Все находящееся где бы то ни было есть и в Париже. Торговка рыбой Дюмарсо не уступит зеленщице Эврипида, метатель диска Веян возрождается в канатном плясуне Фориозо, воин Ферапонтигон не отказался бы пойти под руку с гренадером Вадебонкером, старьевщик Дамасипп почувствовал бы себя вполне счастливым в нынешних магазинах старинных вещей, Венсен арестовал бы Сократа и, как Агора{266}, засадил бы в тюрьму Дидро, Гримо де ла Ренер изобрел бы ростбиф на сале, Куртилл — жареного ежа. Под куполом Арки Звезды{267} мы вновь видим трапецию Плавта, глотавший шпаги Песиль, которого встретил Апулей, глотает шпаги и теперь на Новом мосту, племянник Рамо и паразит Куркулион как нельзя более подходящая пара, Эртазил попросил бы Эгрфейля представить его Камбасересу, четыре римских щеголя — Алкесимарх, Федрон, Дьяволус и Агриппа — как будто все живы, и мы видим, как они спускаются с Куртиля в коляске Лабатю, Авл Геллий{268} стоял бы перед Конгрио не больше, чем Шарль Нодье перед Полишинелем.
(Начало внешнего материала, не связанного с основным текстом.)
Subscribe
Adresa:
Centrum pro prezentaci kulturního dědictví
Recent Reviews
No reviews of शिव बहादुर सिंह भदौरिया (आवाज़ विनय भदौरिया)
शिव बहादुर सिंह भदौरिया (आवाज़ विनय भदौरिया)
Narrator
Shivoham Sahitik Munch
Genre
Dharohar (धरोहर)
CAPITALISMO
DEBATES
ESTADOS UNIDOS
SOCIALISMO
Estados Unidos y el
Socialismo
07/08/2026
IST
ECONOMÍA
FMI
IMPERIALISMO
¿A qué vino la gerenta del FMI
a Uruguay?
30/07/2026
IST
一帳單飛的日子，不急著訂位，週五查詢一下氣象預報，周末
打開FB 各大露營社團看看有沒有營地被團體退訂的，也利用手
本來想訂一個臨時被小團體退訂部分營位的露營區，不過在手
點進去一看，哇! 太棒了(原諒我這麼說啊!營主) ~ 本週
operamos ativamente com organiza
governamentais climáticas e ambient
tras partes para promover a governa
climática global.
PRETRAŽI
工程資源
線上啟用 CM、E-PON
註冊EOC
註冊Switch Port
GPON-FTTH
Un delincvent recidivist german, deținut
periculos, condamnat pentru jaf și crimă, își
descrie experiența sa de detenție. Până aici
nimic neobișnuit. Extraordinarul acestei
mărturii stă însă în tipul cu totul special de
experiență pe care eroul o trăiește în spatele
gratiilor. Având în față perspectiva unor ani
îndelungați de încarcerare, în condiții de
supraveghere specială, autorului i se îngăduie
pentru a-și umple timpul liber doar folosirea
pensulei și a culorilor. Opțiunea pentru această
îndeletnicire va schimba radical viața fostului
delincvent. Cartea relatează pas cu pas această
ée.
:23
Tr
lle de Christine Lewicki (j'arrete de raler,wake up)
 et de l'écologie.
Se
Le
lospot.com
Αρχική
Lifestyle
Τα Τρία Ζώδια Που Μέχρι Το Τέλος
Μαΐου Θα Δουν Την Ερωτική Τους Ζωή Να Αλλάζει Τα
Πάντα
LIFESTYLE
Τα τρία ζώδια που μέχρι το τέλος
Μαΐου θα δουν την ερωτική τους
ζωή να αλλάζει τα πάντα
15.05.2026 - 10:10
Мартон — не тигрица, но и Пардалиска не была драконом, шут Панталобус высмеивает и теперь в английском кафе гуляку Номентануса; Гермоген — тенор на Елисейских полях, а около него нищий Фразий, одетый паяцем, собирает деньги, надоедливый господин в Тюильри, хватающий вас за пуговицу, заставляет вас повторить через две тысячи лет изречение Фесприона: «Quis properantem me prehendit pallio?»[61] Сюренское вино подделка альбанского, полный стакан вина Дезожье соответствует большой чаше Балатрона, на кладбище Пер-Лашез мерцают после ночных дождей такие же огоньки, как и на Эсквилине{269}, а могила бедняка, купленная на пять лет, стоит взятого напрокат гроба раба.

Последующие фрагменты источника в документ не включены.